The problem is rather, that most data structure tutorials and books don't even get the idea, to introduce a purely functional version, but merely state the imperative versions. Coming up with the functional versions of data structures can be difficult. Papers about it can be hard to understand and often require one to already know some niche language, that a researcher used for the paper. Even if you can find a functional implementation of a data structure, there is often not a good explanation and you need to, sort of, reverse engineer it and translate it to the language you are using.
In short, it seems relatively few people have the skills to implement them and even fewer have the skills to come up with functional versions of ordinary data structures. They are almost completely absent from university lectures as well, as far as I am aware. For example for AVL trees I could only find a document from ETH from a lecture, that no longer exists or is taught. The language is Isabel and I need to understand its syntax first, before being able to translate it to Scheme.

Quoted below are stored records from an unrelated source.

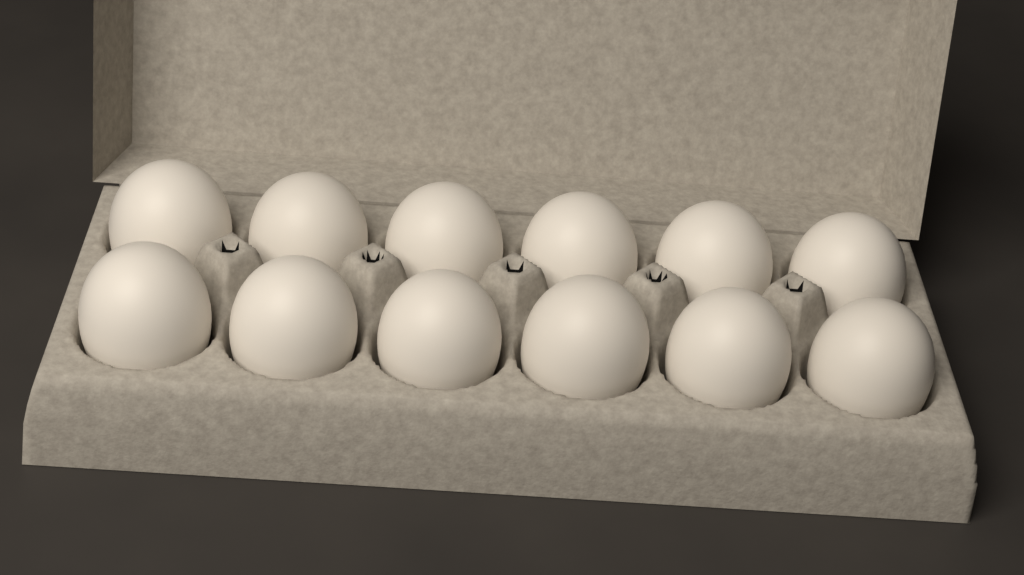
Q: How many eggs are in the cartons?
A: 12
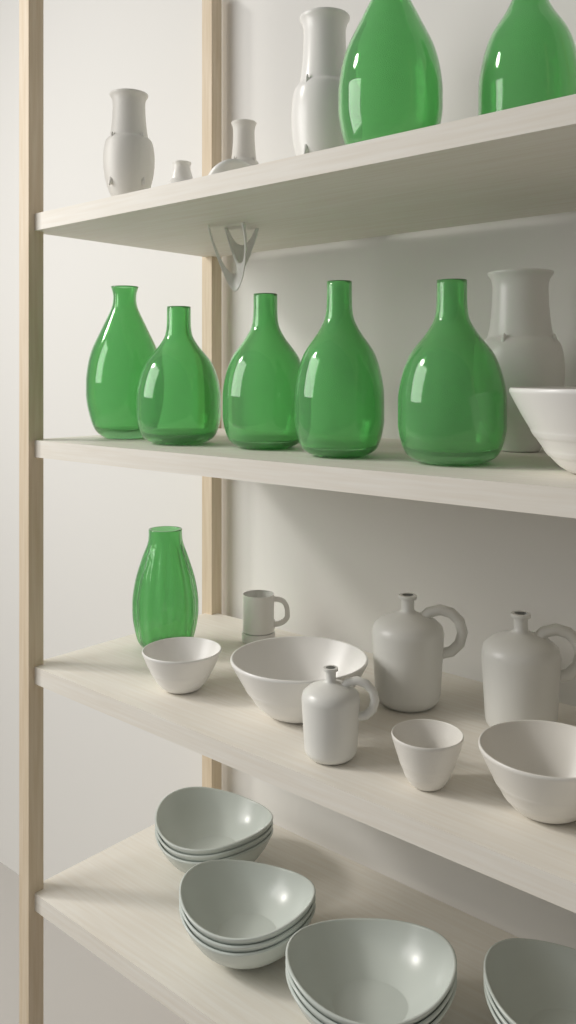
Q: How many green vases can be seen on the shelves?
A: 8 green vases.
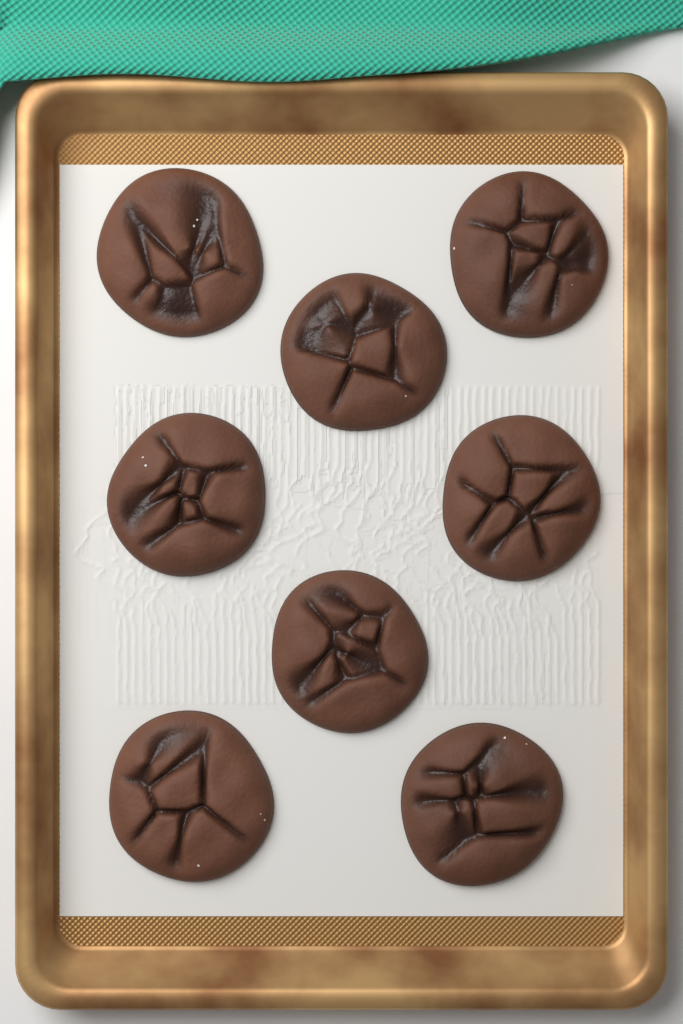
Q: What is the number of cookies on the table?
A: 8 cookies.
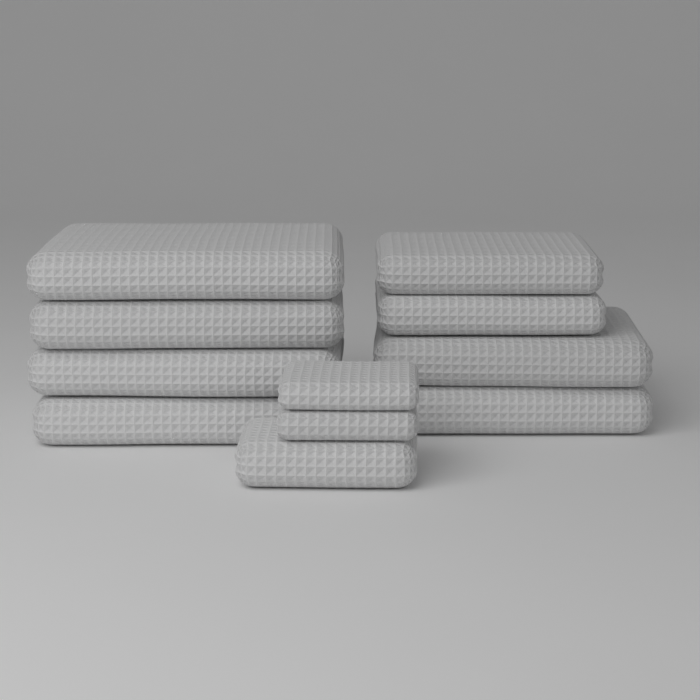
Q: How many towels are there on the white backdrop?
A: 11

If anyone has an obscure source for implementations one can learn from and implement oneself in another language, please share.
[1] are the exercises with solutions (!) of a lecture [2] at ETH Zurich, which include AVL trees in Isabel. The whole list of exercise PDFs is at [3]. I started porting the AVL trees to Scheme [4], but lately have not worked more on this. I also try to make it easy to understand the implementation by providing explanatory comments.
Okasaki's is basically the Bible for this stuff. Anyone writing data structure libraries in a functional language will have read this or have it on their to-read list.
I have the book, but it also doesn't contain that many data structures. Some of the maybe most used (AVL tree?) are not in there.
Not all exercises have solutions. I get stuck on some exercise and have a hard time finding solutions to them, that I can compare with my implementations in Scheme. Not being a Haskell user (yet), I also have some issues translating Haskell to Scheme. In languages like Haskell one often controls flow by pattern matching on type. In Scheme one needs to make structures or records explicitly and use their predicates to explicitly check the type. It's all possible, but not exactly great for learning. Sort of the road has many sticks and stones to stumble.
You can even build them with basically one line of code by sorting points using Morton / Z-curve order. It's linear time if you use a counting/radix sort.
Edit: lol, downvoted for this post. Never change, HN.
Here's an example from AWS, where lat/long pairs are put into a Z-index, which is used as a DynamoDB sort key, letting you efficiently query for items near a point.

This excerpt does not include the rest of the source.